* **Görev Gereksinimleri**:
1: İşyerinde psikolojik güvenlik yazısında "İşyerinde Psikolojik Güvenlik: Çalışanların" ifadesinden başlayıp aşağı doğru "bu psikolojik güvenlik?" ifadesine kadar uzanan her şeyi birebir yazın.
2: İşyerinde psikolojik güvenlik yazısının son cümlesinden sonra gelecek bölümü yazın.

* **Belge Alıntısı**:
==*==

Mış Gibi Değil, Gerçek Güvenlik: İşyerinde Psikolojik Güvenliğe Giden Yol
- Mert Andırın
- 12 Ağu
- 2 dakikada okunur

İşyerinde Psikolojik Güvenlik: Çalışanların Sesini Duyurmak
Günümüz iş dünyasında birçok çalışan fikirlerini açıkça söylemekten, yöneticisine geri bildirim vermekten, hata yaptığında hatasını dürüstçe dile getirmekten çekiniyor. Bu durum öncelikle bireysel performansı ardından da kurum iklimini okumsuz etkiliyor. Bunun sonuçları da yılda bir ya da 2 yılda bir ölçümlenen, genellikle şirketlerin büyük bütçeler ayırarak dostlar alışverişte görsün mantığında uyguladığı ve üzerine hiçbir aksiyon almayınca da arşivlerin tozlu raflarında kendine yer bulan çalışan memnuniyeti/bağlılığı anketlerindeki süslü grafiklerde “çekimser, kopmuş, sessiz istifacı” kavramları ile kendini belli ediyor. Hem de pastadan çok büyük bir dilim alarak. Bu istenmeyen durumların önüne geçmenin en büyük ilacı ise hiç şüphesiz işyerinde psikolojik güvenliğin sağlanması..
Peki nedir bu psikolojik güvenlik?

==*==

* **Verilen Bilgiler**:
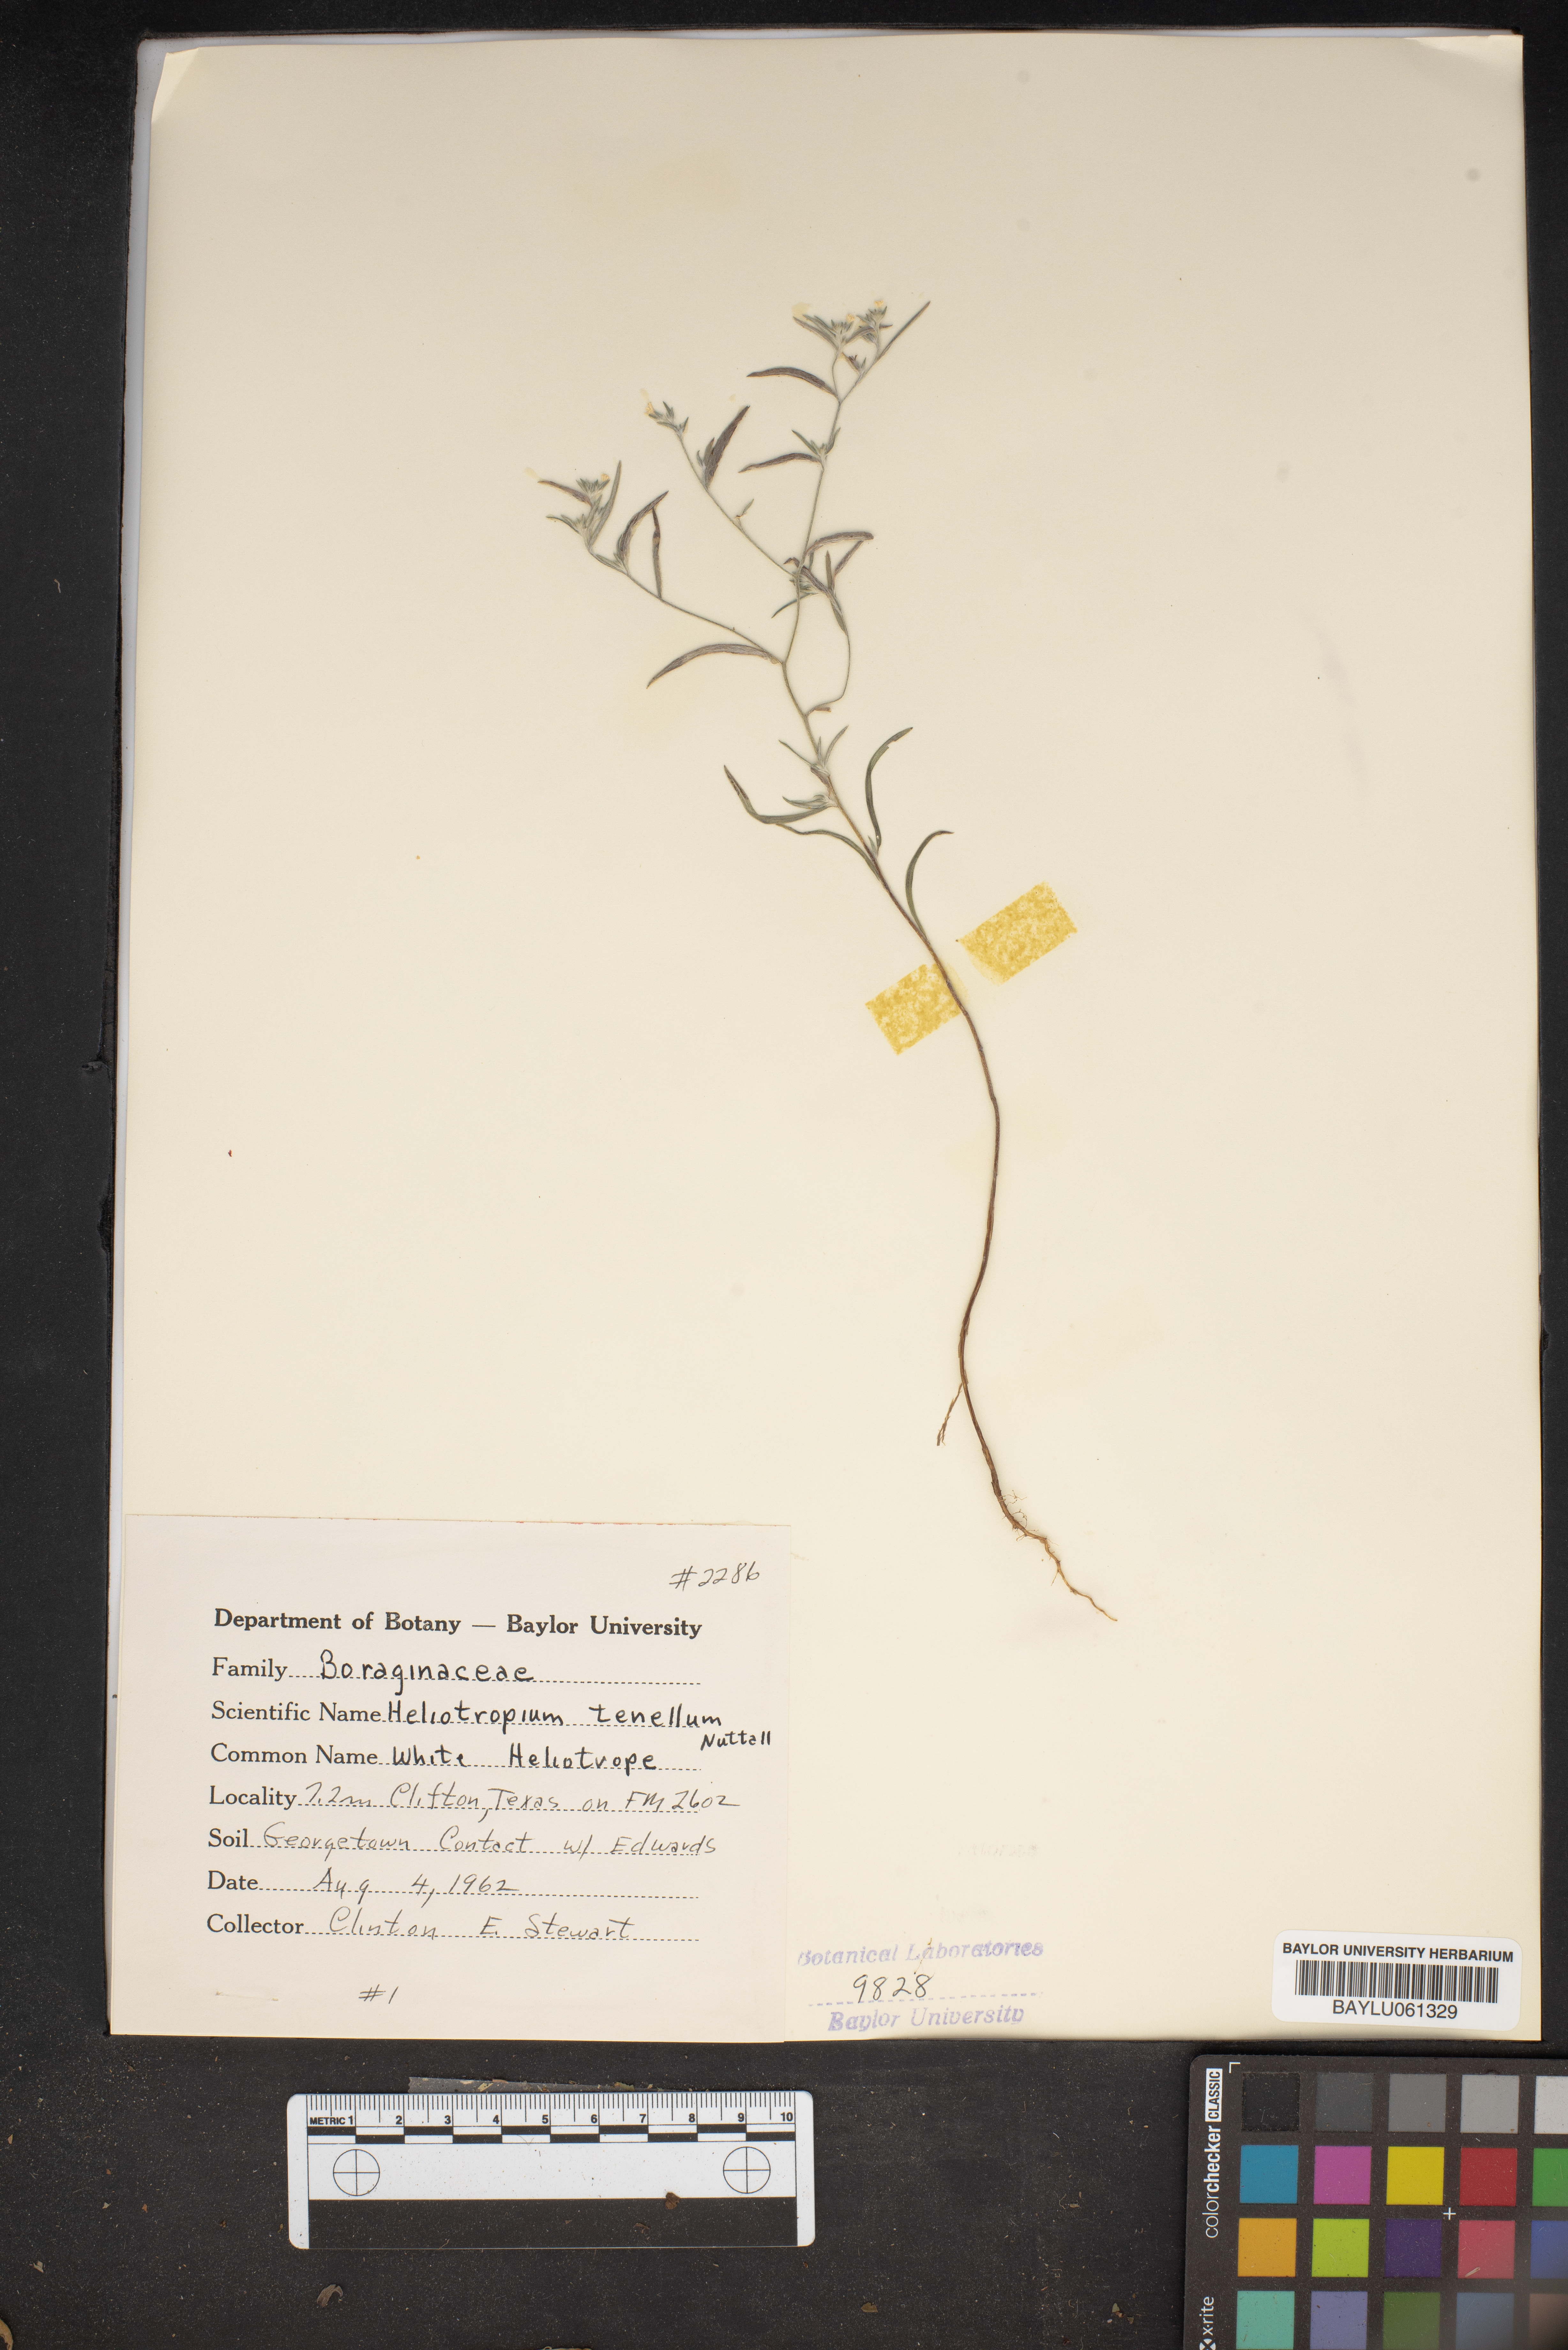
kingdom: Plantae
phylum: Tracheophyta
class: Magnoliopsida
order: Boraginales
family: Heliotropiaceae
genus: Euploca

==*==

* **Yanıtlar**:
1:
İşyerinde Psikolojik Güvenlik: Çalışanların Sesini Duyurmak
Günümüz iş dünyasında birçok çalışan fikirlerini açıkça söylemekten, yöneticisine geri bildirim vermekten, hata yaptığında hatasını dürüstçe dile getirmekten çekiniyor. Bu durum öncelikle bireysel performansı ardından da kurum iklimini okumsuz etkiliyor. Bunun sonuçları da yılda bir ya da 2 yılda bir ölçümlenen, genellikle şirketlerin büyük bütçeler ayırarak dostlar alışverişte görsün mantığında uyguladığı ve üzerine hiçbir aksiyon almayınca da arşivlerin tozlu raflarında kendine yer bulan çalışan memnuniyeti/bağlılığı anketlerindeki süslü grafiklerde “çekimser, kopmuş, sessiz istifacı” kavramları ile kendini belli ediyor. Hem de pastadan çok büyük bir dilim alarak. Bu istenmeyen durumların önüne geçmenin en büyük ilacı ise hiç şüphesiz işyerinde psikolojik güvenliğin sağlanması..
Peki nedir bu psikolojik güvenlik?

2:
Psikolojik güvenlik, bireylerin ekip içinde cezalandırılmadan veya dışlanmadan fikirlerini paylaşabileceklerine dair hissettikleri güven duygusudur. Kavram ilk olarak Harvard Üniversitesi’nden Prof. Amy Edmondson tarafından ortaya atılmıştır. Psiokoljik güvenliğin temel yapı taşları ;
· Hata yapma korkusu olmadan konuşabilmek
· Fikir beyan ederken yargılanmayacağını bilmek
· Ekibe katkı sağlamaya teşvik eden bir ortamda bulunmak
Organizasyonlarda psikolojik güvenliğin sağlandığı ortamlar, sadece çalışan refahını artırmakla kalmaz; aynı zamanda inovasyonu, iş birliğini ve uzun vadeli başarıyı da beraberinde getirir. Günümüzdeki yeni nesil çalışma ortamlarında bu yaklaşımı benimsemeyen şirketlerin maalesef uzun vadede başarılı olma şansının olmayacağı ortadadır. Rekabetin ışık hızıyla arttığı, çalışan profilinin hızla değiştiği günümüz dünyasında tüm işverenler ve liderler, takip ettikleri işlerinin odağına bu konuyu alarak hareket etmedikleri sürece ekiplerinin mutlu olma şansları olmadığı gibi iş çıktılarında sürekli artan verimsizliğe de katlanmak zorundadır. Çünkü korkusuz organizasyonlar, değişime daha hızlı adapte olabilir, insanlar açık konuşur, risk alır ve öğrenmeye isteklidir. Liderler, bu kültürü benimsemek için empati, açıklık ve aktif dinleme becerilerini geliştirmeli ama bunu yaparken de “mış gibi yapma” kültüründen vazgeçmelidir. Aksi halde çalışan kendini kandırılmış hissedecektir. Psikolojik güvenliği azaltan davranışları baktığımızda;
· Mikro yönetim (mikro yönetici davranışları)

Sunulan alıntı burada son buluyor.